Source material >>
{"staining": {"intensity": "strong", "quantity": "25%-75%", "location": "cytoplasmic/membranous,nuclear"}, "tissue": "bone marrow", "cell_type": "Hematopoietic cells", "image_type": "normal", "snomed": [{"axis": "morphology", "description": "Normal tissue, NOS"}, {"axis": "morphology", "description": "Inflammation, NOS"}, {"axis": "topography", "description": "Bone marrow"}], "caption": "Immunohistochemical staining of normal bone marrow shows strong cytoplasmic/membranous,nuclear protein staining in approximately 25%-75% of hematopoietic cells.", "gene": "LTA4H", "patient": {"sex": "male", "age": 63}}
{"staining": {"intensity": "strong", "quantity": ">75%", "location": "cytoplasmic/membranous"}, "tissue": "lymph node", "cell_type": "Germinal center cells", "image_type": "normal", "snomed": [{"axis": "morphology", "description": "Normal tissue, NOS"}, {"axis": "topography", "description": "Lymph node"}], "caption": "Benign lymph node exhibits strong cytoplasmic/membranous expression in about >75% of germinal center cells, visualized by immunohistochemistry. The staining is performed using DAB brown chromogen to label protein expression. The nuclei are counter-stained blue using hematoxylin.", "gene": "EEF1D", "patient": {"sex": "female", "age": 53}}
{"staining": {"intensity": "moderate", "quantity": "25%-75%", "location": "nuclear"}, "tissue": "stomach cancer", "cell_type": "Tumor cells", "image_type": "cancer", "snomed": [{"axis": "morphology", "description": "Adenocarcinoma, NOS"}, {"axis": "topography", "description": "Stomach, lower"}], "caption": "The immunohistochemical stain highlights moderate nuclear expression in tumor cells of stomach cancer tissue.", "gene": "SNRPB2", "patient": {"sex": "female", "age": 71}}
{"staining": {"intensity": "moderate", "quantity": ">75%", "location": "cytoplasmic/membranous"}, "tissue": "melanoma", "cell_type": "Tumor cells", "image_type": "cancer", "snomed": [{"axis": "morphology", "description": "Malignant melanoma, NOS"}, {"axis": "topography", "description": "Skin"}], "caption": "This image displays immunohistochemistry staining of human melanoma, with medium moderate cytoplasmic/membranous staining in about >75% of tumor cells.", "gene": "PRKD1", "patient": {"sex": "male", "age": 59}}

Your objective >> Using the listing, copy every line where the word "normal" shows up.

Completed exercise >>
{"staining": {"intensity": "strong", "quantity": "25%-75%", "location": "cytoplasmic/membranous,nuclear"}, "tissue": "bone marrow", "cell_type": "Hematopoietic cells", "image_type": "normal", "snomed": [{"axis": "morphology", "description": "Normal tissue, NOS"}, {"axis": "morphology", "description": "Inflammation, NOS"}, {"axis": "topography", "description": "Bone marrow"}], "caption": "Immunohistochemical staining of normal bone marrow shows strong cytoplasmic/membranous,nuclear protein staining in approximately 25%-75% of hematopoietic cells.", "gene": "LTA4H", "patient": {"sex": "male", "age": 63}}
{"staining": {"intensity": "strong", "quantity": ">75%", "location": "cytoplasmic/membranous"}, "tissue": "lymph node", "cell_type": "Germinal center cells", "image_type": "normal", "snomed": [{"axis": "morphology", "description": "Normal tissue, NOS"}, {"axis": "topography", "description": "Lymph node"}], "caption": "Benign lymph node exhibits strong cytoplasmic/membranous expression in about >75% of germinal center cells, visualized by immunohistochemistry. The staining is performed using DAB brown chromogen to label protein expression. The nuclei are counter-stained blue using hematoxylin.", "gene": "EEF1D", "patient": {"sex": "female", "age": 53}}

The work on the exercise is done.